Читать «Другие голоса, другие комнаты» онлайн - страница 15

Трумен Капоте

Айдабела вернулась с веткой кизила и теперь страстно нюхала цветы.

— Меня уже кусала змея, — сказала она.

— Да, это правда, — подтвердила ее сестра. — Ты бы видел ее ногу, Джоул Нокс. Раздулась, как дыня, и все волосы у ней выпали; ух, два месяца хворала, мы с мамой просто сбились с ног.

— Хорошо еще, что не умерла, — сказал Джоул.

— Умерла бы, — сказала Айдабела, — если бы была, как ты, не знала чем лечиться.

— Да, она не растерялась, — признала Флорабела. — Сразу кинулась в курятник, схватила петуха и разорвала: такого кудахтанья я отродясь не слышала. Горячая куриная кровь вытягивает яд.

— А тебя змея кусала, мальчик? — поинтересовалась Айдабела.

— Нет, — ответил он, почему-то чувствуя себя виноватым, — меня машина чуть не переехала.

Айдабела задумалась над сообщением.

— Машина чуть не переехала, — повторила она, и в сиплом голосе прозвучала зависть.

— Напрасно ты ей сказал, — сердито упрекнула его Флорабела. — С нее станется выбежать на шоссе и кинуться под колеса.

Под дорогой в перелеске, позванивая галькой, журчал ручей и раздавались возгласы невидимых лягушек. Айдабела отщипывала лепестки кизила и роняла по дороге; потом бросила ветку, подняла лицо к небу и сперва замурлыкала без слов, а потом запела: «Когда приходит стужа и холодно снаружи, куда синица бедная от холода летит?» Флорабела подхватила песню: «Летит синица-птица скорей в сарай укрыться и крылышком накрыться от холода летит!». Песня была веселая, они заводили ее снова и снова, и в конце концов Джоул присоединился к дуэту; голоса их звучали чисто и нежно, потому что все трое были сопрано, — и Флорабела бодро бренчала на воображаемом банджо. Потом облако наползло на луну, и в черноте пение смолкло.

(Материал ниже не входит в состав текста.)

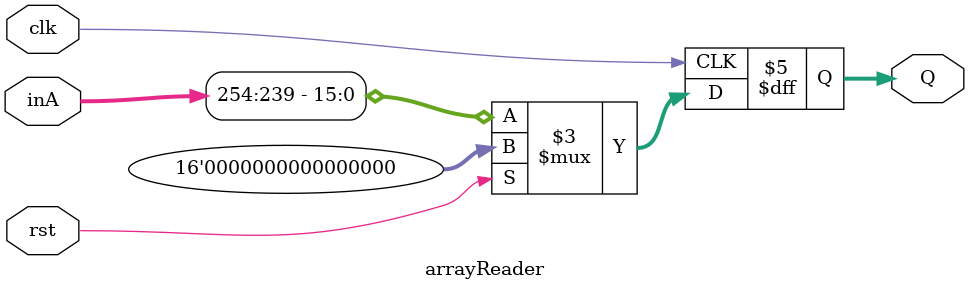
<source format=sv>
`timescale 1ns / 1ps


module arrayReader
#(
  parameter nData = 16,
  parameter datBW = 16
  )
  (
  input   [nData * datBW - 1 : 0]   inA,
  input                             clk,
  output  reg [datBW - 1 : 0]       Q,
  input                             rst
    );
    
    always @(posedge clk) begin
      if (rst) begin
        Q <= 0;
      end else begin
        Q <= inA[nData * datBW - 1 : (nData - 1) * datBW - 1];
      end
      
    end
    
endmodule

</source>
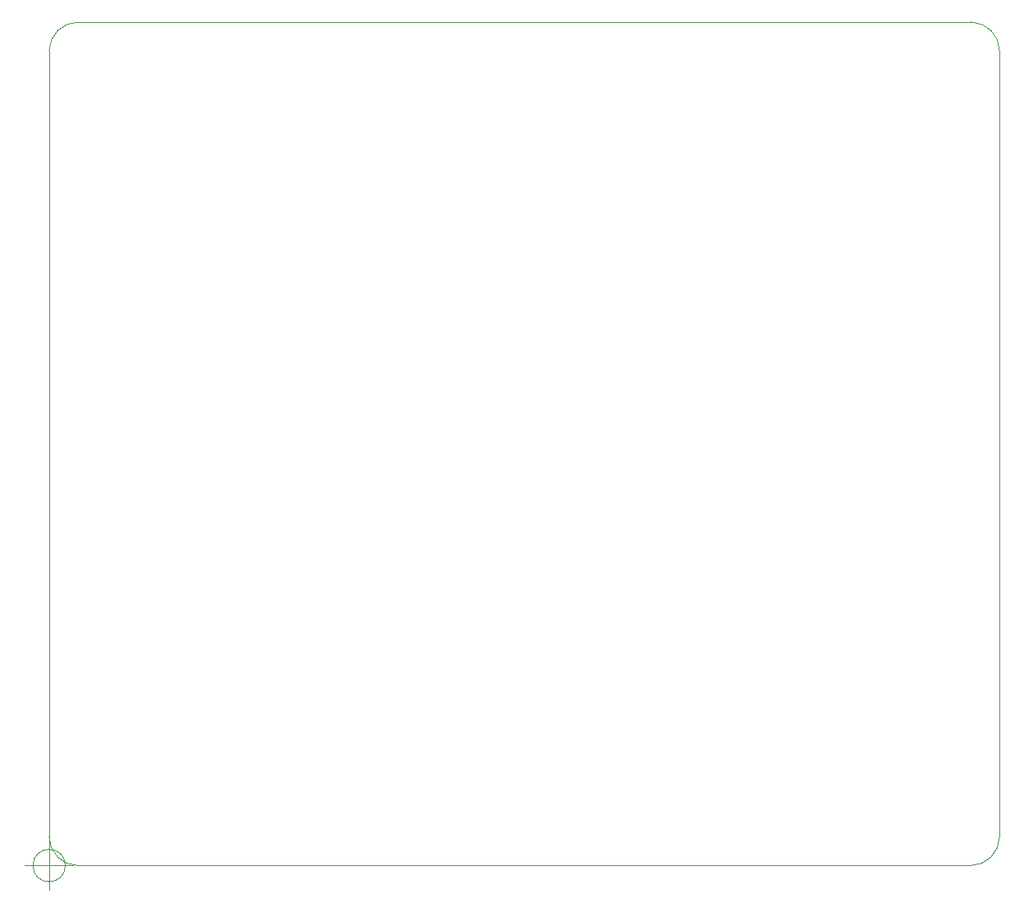
<source format=gm1>
G04 #@! TF.GenerationSoftware,KiCad,Pcbnew,(5.1.0)-1*
G04 #@! TF.CreationDate,2019-04-24T01:44:36+09:00*
G04 #@! TF.ProjectId,mithumboard,6d697468-756d-4626-9f61-72642e6b6963,rev?*
G04 #@! TF.SameCoordinates,Original*
G04 #@! TF.FileFunction,Profile,NP*
%FSLAX46Y46*%
G04 Gerber Fmt 4.6, Leading zero omitted, Abs format (unit mm)*
G04 Created by KiCad (PCBNEW (5.1.0)-1) date 2019-04-24 01:44:36*
%MOMM*%
%LPD*%
G04 APERTURE LIST*
%ADD10C,0.100000*%
G04 APERTURE END LIST*
D10*
X61666666Y-127000000D02*
G75*
G03X61666666Y-127000000I-1666666J0D01*
G01*
X57500000Y-127000000D02*
X62500000Y-127000000D01*
X60000000Y-124500000D02*
X60000000Y-129500000D01*
X63000000Y-127000000D02*
G75*
G02X60000000Y-124000000I0J3000000D01*
G01*
X158000000Y-124000000D02*
G75*
G02X155000000Y-127000000I-3000000J0D01*
G01*
X155000000Y-40000000D02*
G75*
G02X158000000Y-43000000I0J-3000000D01*
G01*
X60000000Y-43000000D02*
G75*
G02X63000000Y-40000000I3000000J0D01*
G01*
X155000000Y-40000000D02*
X63000000Y-40000000D01*
X158000000Y-124000000D02*
X158000000Y-43000000D01*
X63000000Y-127000000D02*
X155000000Y-127000000D01*
X60000000Y-43000000D02*
X60000000Y-124000000D01*
M02*

</source>
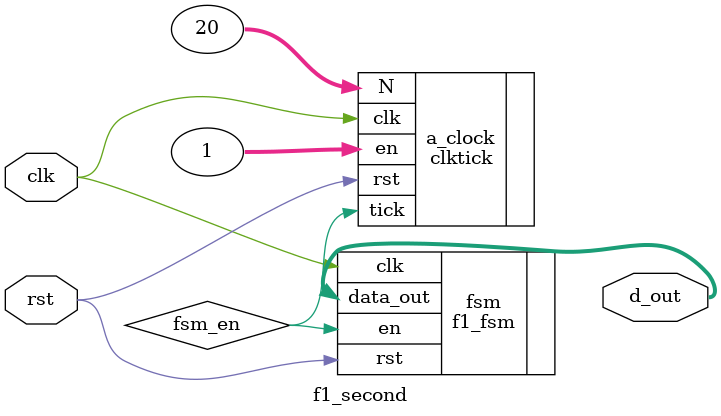
<source format=sv>
module f1_second(
    input logic clk,
    input logic rst,
    output logic [7:0] d_out
);

    logic fsm_en;
    
    clktick a_clock (
        .clk (clk),
        .rst (rst),
        .en (1),
        .N (20),
        .tick (fsm_en)
    );


    f1_fsm fsm (
        .clk (clk),
        .rst (rst),
        .en (fsm_en),
        .data_out (d_out)
    );

endmodule

</source>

Флорабела спрыгнула с повозки.

— Вон там наш дом. — Она показала на какие-то дебри. — Не забудь, в гости приходи.

— Приду, — откликнулся он, но море тьмы уже поглотило сестер.

Позже мысль о них вернулась эхом и снова ушла, оставив его с первоначальным подозрением, что они ему примерещились. Он тронул свою щеку, кукурузную шелуху, взглянул на спящего Джизуса — старик пребывал как бы в трансе, однако тело его резиново гасило толчки повозки, и Джоул успокоился. Уздечка позвякивала, мягкий стук копыт нагонял сон, как жужжание летней послеобеденной мухи. Звездная чаща осыпалась на него, облив огнем, ослепила и смежила ему глаза. Уткнув руки в бока, с неловко подвернутыми ногами и приоткрытым ртом, он лежал так, будто сон свалил его одним ударом.

Вдруг завиднелись заборные столбы, мул оживился, припустил рысью, чуть ли не вскачь по гравийной дорожке, колеса заплевались камешками, и разбуженный тряской старик натянул вожжи: «Тпруу, Джон Браун, тпруу». Повозка замерла.

С большой террасы по ступеням спорхнула женщина; бредовые белые крылья отсасывали желтый шар высоко поднятого керосинового фонаря. И Джоул, сердито уставясь на демона сна, не заметил, как женщина с любопытством склонилась над ним и при чадном керосиновом свете заглянула ему в лицо.